Explorer le texte:
1: D'après le texte sur la libération de Georges Abdallah, quel mouvement a-t-il rejoint ?
2: Poursuivez le texte sur la libération de Georges Abdallah à partir de sa dernière phrase.

Texte présenté:
Les nombreux triomphes de la libération de Georges Abdallah

Hannan Hussein, 25 juillet 2025. Ce fut une lutte de principe qui a duré des années.

Le plus ancien prisonnier d’Europe, Georges Ibrahim Abdallah, est devenu une icône de la résistance inébranlable lorsqu’il a rejoint le Front populaire de libération de la Palestine. Il s’est appuyé sur sa vision du monde anticoloniale pour s’aligner sur les peuples opprimés et envoyer un message clair aux conspirateurs américains et israéliens : ça suffit.

Le départ de Georges Abdallah de la prison de Lannemezan a eu lieu, en convoi, vers 4h ce matin. Un avion l’emmène à Beyrouth dans la journée. (capture d’écran de la vidéo de Al Mayadeen)

Aujourd’hui, après que la France a maintenu ce résistant en incarcération pendant quatre décennies sans procédure régulière, sa libération met en lumière certaines réalités fondamentales.

Premièrement, elle démontre que les desseins israéliens et américains de maintenir Abdallah hors de la vue du public restent autodestructeurs, après que les Etats-Unis aient dépensé un capital diplomatique et de renseignement considérable pour empêcher sa libération, malgré le respect de toutes les conditions légales pour une libération anticipée il y a plus de deux décennies.

Informations enregistrées:
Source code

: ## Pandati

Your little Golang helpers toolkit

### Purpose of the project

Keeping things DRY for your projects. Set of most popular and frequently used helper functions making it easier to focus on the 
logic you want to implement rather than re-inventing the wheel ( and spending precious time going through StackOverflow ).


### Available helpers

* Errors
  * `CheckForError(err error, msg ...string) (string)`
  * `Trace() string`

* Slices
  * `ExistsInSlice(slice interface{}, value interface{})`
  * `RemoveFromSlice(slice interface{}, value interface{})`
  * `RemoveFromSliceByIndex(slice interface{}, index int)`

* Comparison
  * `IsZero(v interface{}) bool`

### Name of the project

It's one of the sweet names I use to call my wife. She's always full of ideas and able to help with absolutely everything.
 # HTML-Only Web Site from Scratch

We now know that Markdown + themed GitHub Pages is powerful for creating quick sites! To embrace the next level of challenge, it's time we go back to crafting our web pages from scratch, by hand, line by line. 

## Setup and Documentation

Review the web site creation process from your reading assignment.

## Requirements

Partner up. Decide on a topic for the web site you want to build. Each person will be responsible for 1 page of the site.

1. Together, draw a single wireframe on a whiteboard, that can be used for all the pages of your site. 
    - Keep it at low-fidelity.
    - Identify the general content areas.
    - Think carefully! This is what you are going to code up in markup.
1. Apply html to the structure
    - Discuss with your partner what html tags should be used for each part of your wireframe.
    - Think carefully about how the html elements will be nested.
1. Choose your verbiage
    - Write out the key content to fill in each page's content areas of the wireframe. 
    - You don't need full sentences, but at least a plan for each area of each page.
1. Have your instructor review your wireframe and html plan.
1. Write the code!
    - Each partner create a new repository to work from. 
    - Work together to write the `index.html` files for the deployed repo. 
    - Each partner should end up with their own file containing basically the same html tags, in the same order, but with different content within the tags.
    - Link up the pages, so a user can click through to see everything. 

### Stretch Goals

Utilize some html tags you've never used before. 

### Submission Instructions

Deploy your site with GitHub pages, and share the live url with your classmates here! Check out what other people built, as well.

Toutes les réponses:
1: Le Front populaire de libération de la Palestine.

2:
Deuxièmement, sa libération montre de plus en plus clairement que la résistance peut l’emporter sur la répression.

Troisièmement, elle révèle la vérité sur l’hypocrisie de la France. La libération d’Abdallah doit être perçue comme une faille dans la lutte menée par les États-Unis contre les personnalités de la résistance. Ce régime américain n’a ménagé aucun effort pour entraver volontairement le processus judiciaire, éludant délibérément les réalités d’un véritable processus judiciaire et choisissant plutôt de le politiser. Le refus d’Abdallah de verser une quelconque indemnisation pour obtenir sa libération est un message fort adressé à toutes les figures de la résistance illégalement détenues, des héros libanais aux nombreux combattants palestiniens.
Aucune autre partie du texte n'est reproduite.